----- RECORDS SUPPLIED
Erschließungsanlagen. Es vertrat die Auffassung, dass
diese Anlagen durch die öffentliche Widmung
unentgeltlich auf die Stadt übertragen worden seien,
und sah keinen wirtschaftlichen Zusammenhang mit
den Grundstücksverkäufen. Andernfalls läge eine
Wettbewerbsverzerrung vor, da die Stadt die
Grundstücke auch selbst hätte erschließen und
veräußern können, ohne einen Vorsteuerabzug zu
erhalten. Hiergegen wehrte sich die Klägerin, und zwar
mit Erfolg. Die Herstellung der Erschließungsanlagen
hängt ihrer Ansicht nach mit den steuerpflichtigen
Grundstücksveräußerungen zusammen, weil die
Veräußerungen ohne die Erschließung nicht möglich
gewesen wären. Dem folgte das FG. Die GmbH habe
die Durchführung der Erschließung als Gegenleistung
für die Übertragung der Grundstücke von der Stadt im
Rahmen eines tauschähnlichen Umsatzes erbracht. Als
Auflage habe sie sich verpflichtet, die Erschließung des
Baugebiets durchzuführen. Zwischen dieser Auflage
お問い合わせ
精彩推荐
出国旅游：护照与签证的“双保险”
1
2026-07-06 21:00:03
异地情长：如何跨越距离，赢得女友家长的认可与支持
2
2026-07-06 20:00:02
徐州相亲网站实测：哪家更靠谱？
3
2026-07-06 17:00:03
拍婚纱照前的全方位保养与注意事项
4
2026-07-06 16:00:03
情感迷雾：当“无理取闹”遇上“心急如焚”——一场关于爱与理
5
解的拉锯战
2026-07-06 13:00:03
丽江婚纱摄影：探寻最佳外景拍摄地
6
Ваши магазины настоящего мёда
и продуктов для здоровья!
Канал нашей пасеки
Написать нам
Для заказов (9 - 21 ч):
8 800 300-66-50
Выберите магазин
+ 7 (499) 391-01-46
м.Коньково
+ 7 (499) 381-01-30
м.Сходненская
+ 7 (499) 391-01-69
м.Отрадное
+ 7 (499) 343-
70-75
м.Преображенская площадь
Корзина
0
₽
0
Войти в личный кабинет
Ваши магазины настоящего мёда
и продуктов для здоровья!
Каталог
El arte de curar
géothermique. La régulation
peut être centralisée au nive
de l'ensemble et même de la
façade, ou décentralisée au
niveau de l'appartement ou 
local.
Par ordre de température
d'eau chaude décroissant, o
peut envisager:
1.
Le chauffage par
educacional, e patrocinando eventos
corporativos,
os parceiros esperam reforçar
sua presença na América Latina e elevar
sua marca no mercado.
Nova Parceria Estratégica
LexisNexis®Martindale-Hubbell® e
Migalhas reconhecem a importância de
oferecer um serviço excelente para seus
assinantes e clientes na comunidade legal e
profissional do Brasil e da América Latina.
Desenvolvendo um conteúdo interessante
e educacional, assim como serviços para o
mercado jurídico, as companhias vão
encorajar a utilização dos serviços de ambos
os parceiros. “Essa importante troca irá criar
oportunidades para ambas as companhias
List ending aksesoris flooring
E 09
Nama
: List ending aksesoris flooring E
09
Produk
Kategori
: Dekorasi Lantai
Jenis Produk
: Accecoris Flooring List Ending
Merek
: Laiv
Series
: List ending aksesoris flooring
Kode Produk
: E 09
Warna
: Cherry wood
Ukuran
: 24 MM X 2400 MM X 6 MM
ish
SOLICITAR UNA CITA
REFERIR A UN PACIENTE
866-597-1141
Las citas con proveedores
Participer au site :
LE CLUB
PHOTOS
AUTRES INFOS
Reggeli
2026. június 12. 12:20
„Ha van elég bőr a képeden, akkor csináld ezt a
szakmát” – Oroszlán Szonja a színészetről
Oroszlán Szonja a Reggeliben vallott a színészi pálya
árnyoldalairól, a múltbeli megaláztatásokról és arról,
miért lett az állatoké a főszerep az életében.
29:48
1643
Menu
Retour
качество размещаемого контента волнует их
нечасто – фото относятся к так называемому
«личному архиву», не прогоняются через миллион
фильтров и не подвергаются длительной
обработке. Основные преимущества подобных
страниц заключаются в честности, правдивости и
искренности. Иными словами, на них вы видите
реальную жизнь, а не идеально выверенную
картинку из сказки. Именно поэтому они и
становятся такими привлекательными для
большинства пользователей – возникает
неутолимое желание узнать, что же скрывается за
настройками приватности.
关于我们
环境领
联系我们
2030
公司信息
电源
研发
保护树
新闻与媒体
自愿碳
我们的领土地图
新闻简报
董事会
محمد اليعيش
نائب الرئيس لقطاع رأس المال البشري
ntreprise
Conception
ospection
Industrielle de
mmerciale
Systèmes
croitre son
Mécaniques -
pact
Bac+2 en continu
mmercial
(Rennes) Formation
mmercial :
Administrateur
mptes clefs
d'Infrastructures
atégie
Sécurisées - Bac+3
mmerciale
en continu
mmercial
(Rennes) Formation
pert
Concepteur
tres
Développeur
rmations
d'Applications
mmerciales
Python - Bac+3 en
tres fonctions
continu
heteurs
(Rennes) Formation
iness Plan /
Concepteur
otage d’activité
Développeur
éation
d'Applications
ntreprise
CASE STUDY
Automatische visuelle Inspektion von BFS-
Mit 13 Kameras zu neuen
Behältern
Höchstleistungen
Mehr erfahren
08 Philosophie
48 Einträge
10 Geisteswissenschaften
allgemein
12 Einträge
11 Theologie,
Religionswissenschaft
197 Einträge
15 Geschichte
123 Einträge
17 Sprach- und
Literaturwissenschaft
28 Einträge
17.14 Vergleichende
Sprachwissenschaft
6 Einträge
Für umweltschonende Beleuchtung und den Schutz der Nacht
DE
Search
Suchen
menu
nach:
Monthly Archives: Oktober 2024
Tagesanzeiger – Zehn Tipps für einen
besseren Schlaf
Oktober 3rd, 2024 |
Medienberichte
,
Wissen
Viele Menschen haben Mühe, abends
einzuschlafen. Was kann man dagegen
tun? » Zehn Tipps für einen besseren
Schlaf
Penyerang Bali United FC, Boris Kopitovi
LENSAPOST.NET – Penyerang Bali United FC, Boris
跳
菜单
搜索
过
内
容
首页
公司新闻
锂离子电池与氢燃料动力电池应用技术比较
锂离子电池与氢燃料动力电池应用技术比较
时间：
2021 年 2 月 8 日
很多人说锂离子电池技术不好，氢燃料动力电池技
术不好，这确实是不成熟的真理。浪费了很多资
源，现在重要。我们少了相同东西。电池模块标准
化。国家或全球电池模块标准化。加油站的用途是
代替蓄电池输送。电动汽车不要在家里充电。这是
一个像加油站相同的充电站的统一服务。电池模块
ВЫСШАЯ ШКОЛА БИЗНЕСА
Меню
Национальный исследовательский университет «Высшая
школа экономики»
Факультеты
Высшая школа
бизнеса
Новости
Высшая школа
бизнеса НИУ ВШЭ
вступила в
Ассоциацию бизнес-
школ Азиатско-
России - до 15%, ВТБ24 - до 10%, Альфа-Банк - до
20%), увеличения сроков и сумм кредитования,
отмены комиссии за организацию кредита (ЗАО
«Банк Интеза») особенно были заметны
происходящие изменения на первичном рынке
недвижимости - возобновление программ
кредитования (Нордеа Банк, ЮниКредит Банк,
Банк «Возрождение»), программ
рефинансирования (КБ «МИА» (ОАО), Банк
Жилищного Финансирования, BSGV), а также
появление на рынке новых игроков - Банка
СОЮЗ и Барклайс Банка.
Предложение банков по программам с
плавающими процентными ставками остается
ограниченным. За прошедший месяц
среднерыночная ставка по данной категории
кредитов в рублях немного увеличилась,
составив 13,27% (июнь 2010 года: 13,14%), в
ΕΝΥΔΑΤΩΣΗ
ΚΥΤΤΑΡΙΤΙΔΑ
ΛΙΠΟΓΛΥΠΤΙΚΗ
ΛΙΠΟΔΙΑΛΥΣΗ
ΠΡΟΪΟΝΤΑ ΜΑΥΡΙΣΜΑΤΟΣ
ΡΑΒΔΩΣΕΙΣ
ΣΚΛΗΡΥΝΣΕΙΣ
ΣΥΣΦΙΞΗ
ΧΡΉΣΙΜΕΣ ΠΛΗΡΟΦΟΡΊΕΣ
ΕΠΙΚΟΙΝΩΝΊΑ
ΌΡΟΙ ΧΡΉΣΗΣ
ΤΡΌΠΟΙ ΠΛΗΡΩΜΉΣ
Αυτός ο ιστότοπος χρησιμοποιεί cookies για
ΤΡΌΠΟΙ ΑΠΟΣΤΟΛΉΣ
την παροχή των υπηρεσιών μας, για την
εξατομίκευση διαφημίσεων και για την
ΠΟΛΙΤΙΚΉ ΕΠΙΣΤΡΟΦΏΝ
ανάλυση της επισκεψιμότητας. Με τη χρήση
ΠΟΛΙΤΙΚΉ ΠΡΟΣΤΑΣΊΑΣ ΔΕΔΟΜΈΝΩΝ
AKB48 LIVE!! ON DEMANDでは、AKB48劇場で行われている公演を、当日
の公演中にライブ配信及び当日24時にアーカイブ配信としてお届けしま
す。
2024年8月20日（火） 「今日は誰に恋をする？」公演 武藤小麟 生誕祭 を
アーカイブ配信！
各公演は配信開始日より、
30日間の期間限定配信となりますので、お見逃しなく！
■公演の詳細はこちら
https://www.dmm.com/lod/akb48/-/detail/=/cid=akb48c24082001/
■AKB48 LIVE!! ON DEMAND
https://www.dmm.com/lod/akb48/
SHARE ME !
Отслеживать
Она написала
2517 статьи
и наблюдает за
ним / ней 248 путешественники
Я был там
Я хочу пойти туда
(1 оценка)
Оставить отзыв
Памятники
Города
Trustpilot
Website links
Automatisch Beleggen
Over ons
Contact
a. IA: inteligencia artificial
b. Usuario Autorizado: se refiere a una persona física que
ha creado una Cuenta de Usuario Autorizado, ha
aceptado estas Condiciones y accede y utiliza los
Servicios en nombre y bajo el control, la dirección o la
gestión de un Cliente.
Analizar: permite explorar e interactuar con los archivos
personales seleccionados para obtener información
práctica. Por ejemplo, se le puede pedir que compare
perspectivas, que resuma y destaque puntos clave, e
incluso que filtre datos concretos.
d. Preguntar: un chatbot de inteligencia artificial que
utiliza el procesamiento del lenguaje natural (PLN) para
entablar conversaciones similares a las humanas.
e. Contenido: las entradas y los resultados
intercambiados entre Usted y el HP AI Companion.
----------
**WHAT YOU ARE ASKED TO DO**
Would you quote everything above from the line containing "Administrateur" down to the line containing "einzuschlafen. Was kann man dagegen"? Include both of those lines and nothing else.

**SOLVED PROBLEM**
Administrateur
mptes clefs
d'Infrastructures
atégie
Sécurisées - Bac+3
mmerciale
en continu
mmercial
(Rennes) Formation
pert
Concepteur
tres
Développeur
rmations
d'Applications
mmerciales
Python - Bac+3 en
tres fonctions
continu
heteurs
(Rennes) Formation
iness Plan /
Concepteur
otage d’activité
Développeur
éation
d'Applications
ntreprise
CASE STUDY
Automatische visuelle Inspektion von BFS-
Mit 13 Kameras zu neuen
Behältern
Höchstleistungen
Mehr erfahren
08 Philosophie
48 Einträge
10 Geisteswissenschaften
allgemein
12 Einträge
11 Theologie,
Religionswissenschaft
197 Einträge
15 Geschichte
123 Einträge
17 Sprach- und
Literaturwissenschaft
28 Einträge
17.14 Vergleichende
Sprachwissenschaft
6 Einträge
Für umweltschonende Beleuchtung und den Schutz der Nacht
DE
Search
Suchen
menu
nach:
Monthly Archives: Oktober 2024
Tagesanzeiger – Zehn Tipps für einen
besseren Schlaf
Oktober 3rd, 2024 |
Medienberichte
,
Wissen
Viele Menschen haben Mühe, abends
einzuschlafen. Was kann man dagegen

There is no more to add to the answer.